Schools that sign up with Build A Plane to receive an airplane typically wait more than a year before a project aircraft is available.


Los Angeles, California, March 27, 2008 — Build A Plane, the non-profit organization that helps kids learn science, technology, engineering and mathematics by building real airplanes, is facing a critical shortage of donated aircraft.

“We have received more than 70 aircraft donations since Build A Plane began,” says founder Lyn Freeman, “but we have nearly 200 schools we’ve had to put on a waiting list.” Schools that sign up to receive an airplane typically wait more than a year before a project aircraft is available.

“When schools have to wait that long to receive an airplane, sometimes they move on to a different area of interest, away from aviation,” Freeman says. “We can’t afford to have that happen, so we really, really need more aircraft donations.”

Build A Plane is recognized by the Internal Revenue Service as a 501(c) (3) non-profit organization, so aircraft donors receive receipts for their contributions and may take the fullest deduction the law allows. Build A Plane redirects aircraft donations to high schools across the country at no charge. Those airplane projects become teaching tools to motivate kids to learn science, technology, engineering and math, as well as foster interest in aviation.

The program’s tremendous success has drawn support from a variety of general aviation industry leaders. Members of Build A Plane’s Advisory Board include Jack Pelton, president and CEO of Cessna Aircraft Company, Tom Poberezny, president of the Experimental Aircraft Association, Ed Bolen, president and CEO of the National Business Aviation Association, Peter Bunce, president and CEO of the General Aviation Manufacturers Association, Bruce Landsberg, president of the AOPA Air Safety Foundation, Matthew Desch, Chairman and CEO of Iridium and Burt Rutan, president of Scaled Composites.

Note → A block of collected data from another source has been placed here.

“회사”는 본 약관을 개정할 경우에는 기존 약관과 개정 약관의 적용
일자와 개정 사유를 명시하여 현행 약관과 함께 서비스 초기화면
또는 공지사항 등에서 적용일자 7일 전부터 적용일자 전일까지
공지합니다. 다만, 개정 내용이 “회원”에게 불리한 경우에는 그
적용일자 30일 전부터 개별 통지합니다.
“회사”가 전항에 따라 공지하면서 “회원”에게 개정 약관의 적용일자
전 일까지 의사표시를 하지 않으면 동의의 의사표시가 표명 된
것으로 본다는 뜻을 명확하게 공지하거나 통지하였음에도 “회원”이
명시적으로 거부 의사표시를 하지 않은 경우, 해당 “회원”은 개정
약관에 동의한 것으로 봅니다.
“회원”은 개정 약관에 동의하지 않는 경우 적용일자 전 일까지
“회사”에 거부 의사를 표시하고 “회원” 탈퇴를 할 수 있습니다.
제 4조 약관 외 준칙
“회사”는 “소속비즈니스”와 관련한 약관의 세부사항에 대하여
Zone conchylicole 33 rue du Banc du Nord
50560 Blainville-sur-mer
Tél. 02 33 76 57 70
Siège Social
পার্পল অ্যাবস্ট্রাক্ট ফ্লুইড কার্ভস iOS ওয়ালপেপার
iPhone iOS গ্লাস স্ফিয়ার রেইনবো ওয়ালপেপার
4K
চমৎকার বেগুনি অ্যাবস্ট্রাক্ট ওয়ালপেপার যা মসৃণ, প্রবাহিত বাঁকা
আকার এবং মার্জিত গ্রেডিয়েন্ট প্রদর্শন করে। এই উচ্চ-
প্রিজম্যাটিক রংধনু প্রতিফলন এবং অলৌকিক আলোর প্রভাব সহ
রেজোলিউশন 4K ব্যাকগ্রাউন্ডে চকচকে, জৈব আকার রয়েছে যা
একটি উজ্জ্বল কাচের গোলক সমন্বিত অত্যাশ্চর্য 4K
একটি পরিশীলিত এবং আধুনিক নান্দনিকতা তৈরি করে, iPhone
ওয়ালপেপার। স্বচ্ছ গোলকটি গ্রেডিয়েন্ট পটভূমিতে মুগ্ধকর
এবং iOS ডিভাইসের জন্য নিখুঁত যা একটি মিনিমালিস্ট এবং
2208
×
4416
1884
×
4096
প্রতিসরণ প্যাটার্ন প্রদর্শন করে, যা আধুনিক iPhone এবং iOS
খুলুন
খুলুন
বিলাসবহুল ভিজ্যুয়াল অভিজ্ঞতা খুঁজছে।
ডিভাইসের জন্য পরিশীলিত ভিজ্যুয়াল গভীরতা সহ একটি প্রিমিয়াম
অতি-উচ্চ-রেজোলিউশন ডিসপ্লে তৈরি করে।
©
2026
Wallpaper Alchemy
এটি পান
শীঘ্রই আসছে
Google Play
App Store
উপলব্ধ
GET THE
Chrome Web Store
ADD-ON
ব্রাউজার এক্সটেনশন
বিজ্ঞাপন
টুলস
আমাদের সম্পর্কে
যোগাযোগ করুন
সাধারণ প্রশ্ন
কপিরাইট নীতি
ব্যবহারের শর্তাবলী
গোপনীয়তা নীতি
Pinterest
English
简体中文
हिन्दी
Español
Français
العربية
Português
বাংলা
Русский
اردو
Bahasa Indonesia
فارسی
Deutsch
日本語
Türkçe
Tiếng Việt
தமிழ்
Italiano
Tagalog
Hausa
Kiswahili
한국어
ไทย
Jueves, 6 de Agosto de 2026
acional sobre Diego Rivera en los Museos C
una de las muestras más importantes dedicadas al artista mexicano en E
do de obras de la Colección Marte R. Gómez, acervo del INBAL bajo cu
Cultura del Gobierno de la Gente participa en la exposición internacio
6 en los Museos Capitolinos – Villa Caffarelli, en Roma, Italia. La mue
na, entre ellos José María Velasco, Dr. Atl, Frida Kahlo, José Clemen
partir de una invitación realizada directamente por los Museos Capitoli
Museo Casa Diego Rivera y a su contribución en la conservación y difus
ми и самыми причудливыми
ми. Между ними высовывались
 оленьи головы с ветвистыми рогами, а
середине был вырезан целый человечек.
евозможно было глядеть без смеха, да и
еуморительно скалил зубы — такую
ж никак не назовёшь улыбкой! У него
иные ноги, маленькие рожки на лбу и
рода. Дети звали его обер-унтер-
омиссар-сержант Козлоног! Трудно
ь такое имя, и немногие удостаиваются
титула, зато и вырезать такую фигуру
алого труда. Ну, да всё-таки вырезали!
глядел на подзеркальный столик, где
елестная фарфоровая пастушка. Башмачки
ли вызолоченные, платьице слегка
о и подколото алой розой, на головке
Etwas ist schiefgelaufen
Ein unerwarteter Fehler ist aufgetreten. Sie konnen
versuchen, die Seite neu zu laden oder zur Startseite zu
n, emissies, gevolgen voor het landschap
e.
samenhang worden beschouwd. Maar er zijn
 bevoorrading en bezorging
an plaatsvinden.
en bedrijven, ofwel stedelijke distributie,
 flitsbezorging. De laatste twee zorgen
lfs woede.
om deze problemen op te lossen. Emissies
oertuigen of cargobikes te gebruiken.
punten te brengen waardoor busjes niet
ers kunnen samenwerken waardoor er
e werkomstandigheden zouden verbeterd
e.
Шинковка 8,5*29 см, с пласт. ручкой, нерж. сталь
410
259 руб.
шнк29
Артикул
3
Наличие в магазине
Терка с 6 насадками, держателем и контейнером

“It’s amazing to see what happens when a Build A Plane aircraft shows up at a high school,” says Katrina Bradshaw, the program’s executive director. “Kids who have not even started to think about what they want to do when they grow up suddenly see a real airplane right in their classroom. The next thing you know kids are learning about the technology and math and engineering and science of aviation, and then we see kids enroll in flying lessons, aviation technician programs and all kinds of things. It’s really very exciting!”